*INFORMATION SHOWN*:
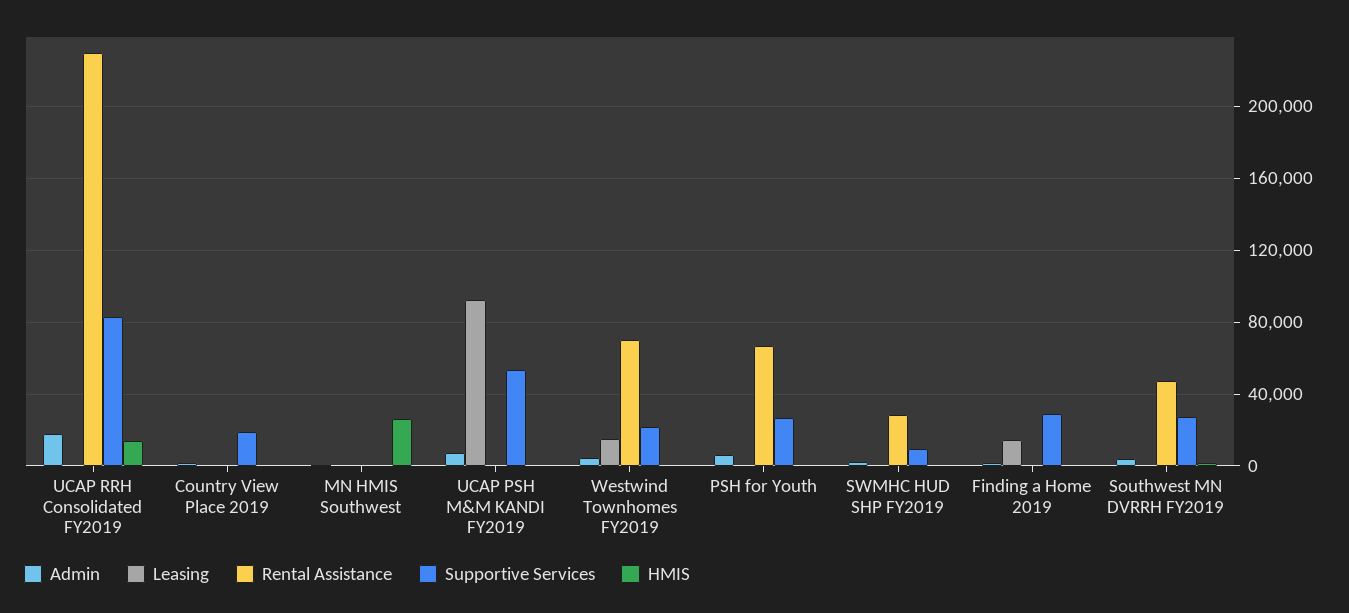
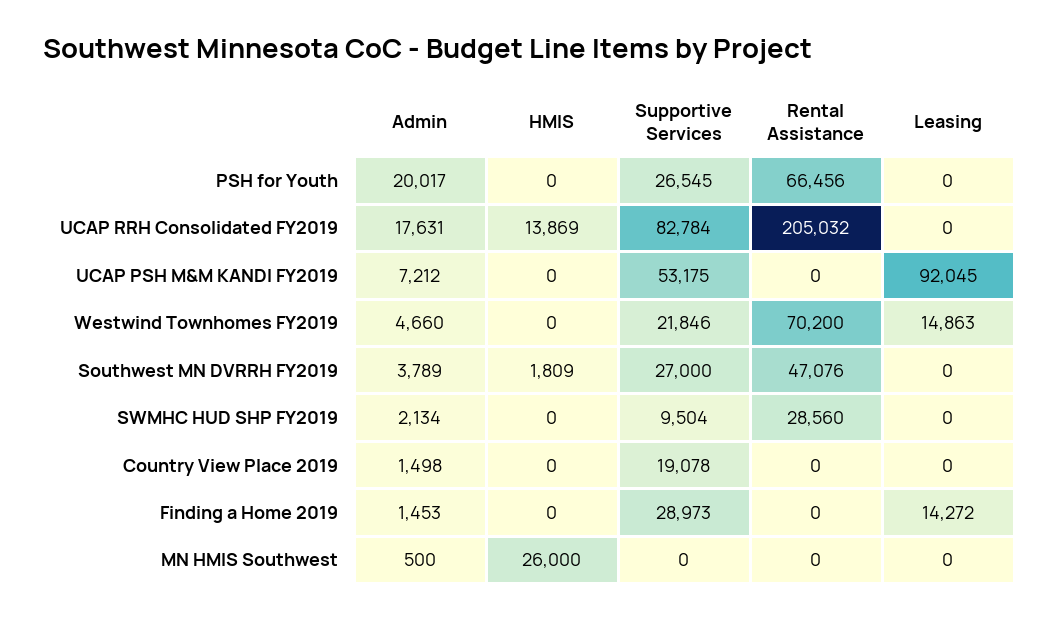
  {
    "Admin": {
      "UCAP RRH Consolidated FY2019": 17631,
      "Country View Place 2019": 1498,
      "MN HMIS Southwest": 500,
      "UCAP PSH M&M KANDI FY2019": 7212,
      "Westwind Townhomes FY2019": 4660,
-     "PSH for Youth": 5000,
+     "PSH for Youth": 20017,
      "SWMHC HUD SHP FY2019": 2134,
      "Finding a Home 2019": 1453,
      "Southwest MN DVRRH FY2019": 3789
    },
    "Leasing": {
      "UCAP RRH Consolidated FY2019": 0,
      "Country View Place 2019": 0,
      "MN HMIS Southwest": 0,
      "UCAP PSH M&M KANDI FY2019": 92045,
      "Westwind Townhomes FY2019": 14863,
      "PSH for Youth": 0,
      "SWMHC HUD SHP FY2019": 0,
      "Finding a Home 2019": 14272,
      "Southwest MN DVRRH FY2019": 0
    },
    "Rental Assistance": {
-     "UCAP RRH Consolidated FY2019": 230000,
+     "UCAP RRH Consolidated FY2019": 205032,
      "Country View Place 2019": 0,
      "MN HMIS Southwest": 0,
      "UCAP PSH M&M KANDI FY2019": 0,
      "Westwind Townhomes FY2019": 70200,
      "PSH for Youth": 66456,
      "SWMHC HUD SHP FY2019": 28560,
      "Finding a Home 2019": 0,
      "Southwest MN DVRRH FY2019": 47076
    },
    "Supportive Services": {
      "UCAP RRH Consolidated FY2019": 82784,
      "Country View Place 2019": 19078,
      "MN HMIS Southwest": 0,
      "UCAP PSH M&M KANDI FY2019": 53175,
      "Westwind Townhomes FY2019": 21846,
      "PSH for Youth": 26545,
      "SWMHC HUD SHP FY2019": 9504,
      "Finding a Home 2019": 28973,
      "Southwest MN DVRRH FY2019": 27000
    },
    "HMIS": {
      "UCAP RRH Consolidated FY2019": 13869,
      "Country View Place 2019": 0,
      "MN HMIS Southwest": 26000,
      "UCAP PSH M&M KANDI FY2019": 0,
      "Westwind Townhomes FY2019": 0,
      "PSH for Youth": 0,
      "SWMHC HUD SHP FY2019": 0,
      "Finding a Home 2019": 0,
      "Southwest MN DVRRH FY2019": 1809
    }
  }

*TASK BRIEF*: In the entries above, how many lines contain the word "DVRRH"? Provide the number alone.

*TASK SOLUTION*: 5